Fannie Lurh has two boyfriends both named Matt. She is a serial cheater, which is ironic because she is nothing to look at. She is short, dumpy and sports a big, hook nose. My mother first met Fannie when she and I were high school chums. My mother later laughed about Fannie’s nose as she made a hook with her right index finger over her own nose. “She has a Roman nose. It roams all o’er her face,” she cackled. Fannie is covered in cellulite even in high school. She has a small chest too, but she has a big personality and attracts some good looking, tall boys. When she and I live together, she is never home on the weekends. During the week, she sleeps over at one of the Matt’s places. I have the place to myself all the time, but it is lonely. I am to unplug the phone when she is out because she doesn’t want one of her men calling the flat to find that she is out with the other Matt. One of the Matts is a nice guy. He is a good, Catholic boy and university educated, but it is the other Matt who has Fannie’s heart. That Matt is a no good bum, as my mother would say, but he’s the one who Fannie loves. She marries the one she doesn’t love. The one that looks better on paper.

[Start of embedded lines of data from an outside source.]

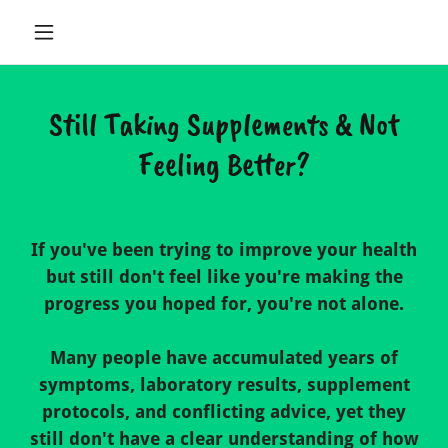
Still Taking Supplements & Not
Feeling Better?
If you've been trying to improve your health
but still don't feel like you're making the
progress you hoped for, you're not alone.
Many people have accumulated years of
symptoms, laboratory results, supplement
protocols, and conflicting advice, yet they
still don't have a clear understanding of how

Working in the downtown Toronto bar I attract men, some of whom ask me out. They seem drawn to my indifference. The bar, located in the Toronto Financial District, is a hangout for Bay Street stockbrokers and bankers. One man is particularly aggressive in his pursuit of me. Unwilling to take no for an answer, he hounds me until I agree to a date with him. On the afternoon of the date, I stand him up. I am lying on the couch unable to get up. With increasing frequency, I feel paralyzed with a sense of fear and dread, and consistently withdraw from life. I cannot force myself to go out when I get like that, which is often. The man rings me and eventually I pick up the phone. I apologize to him and agree to meet him later, which I do. As soon as I leave the flat I regret it. I jump on the train and go into Yorkville to meet him for dinner at an expensive restaurant but I eat very little of my steak dinner and say even less. I just want to be home. I am depressed then but don’t know what is wrong with me. I still have never heard of depression in 1988. I run and weep at the same time and pray to God to help me. I am a broken person but power through my brokenness as I cope with the messy business of daily survival.

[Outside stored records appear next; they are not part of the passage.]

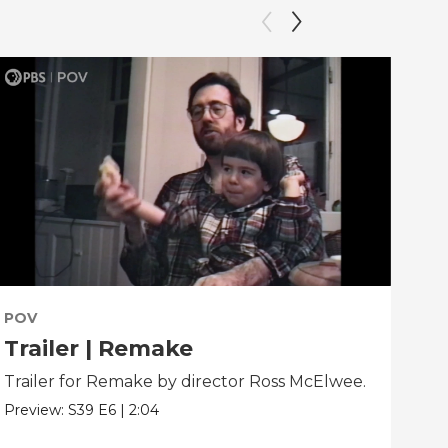
POV
PO
Trailer | Remake
Be
Trailer for Remake by director Ross McElwee.
Beh
dir
Preview:
S39
E6
|
2:04
Clip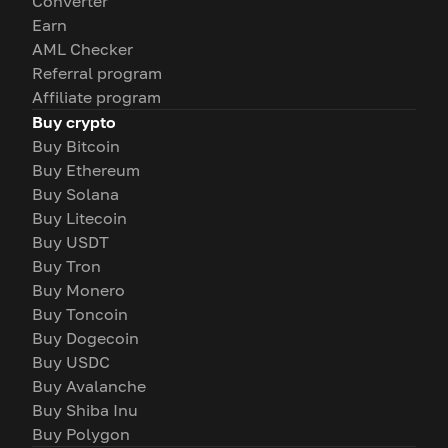
Converter
Earn
AML Checker
Referral program
Affiliate program
Buy crypto
Buy Bitcoin
Buy Ethereum
Buy Solana
Buy Litecoin
Buy USDT
Buy Tron
Buy Monero
Buy Toncoin
Buy Dogecoin
Buy USDC
Buy Avalanche
Buy Shiba Inu
Buy Polygon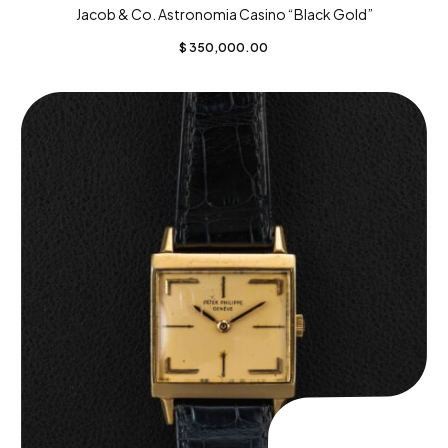
Jacob & Co. Astronomia Casino “Black Gold”
$
350,000.00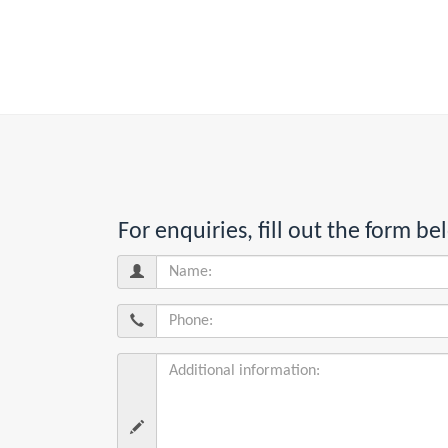
For enquiries, fill out the form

Eventually I am hired by an American Corporate Insurance Company based in Mississauga, Ontario, and am able to quit my bar job. Fannie Lurh blindsides me with the announcement that she wants to move into another apartment with a co-worker from the mobile phone company. She has selected one of the Matts to wed and decides to cut everyone from her life who might spill her prenuptial infidelity beans. I have to find new living accommodations for August. I know no one in Toronto. I don’t know how I can find a place. Feeling responsible for my housing dilemma, she arranges for me to live with one of her male co-workers who shares a brand new Mississauga condo with two other men. That’s how in August 1988, I move in with three men I have not previously met.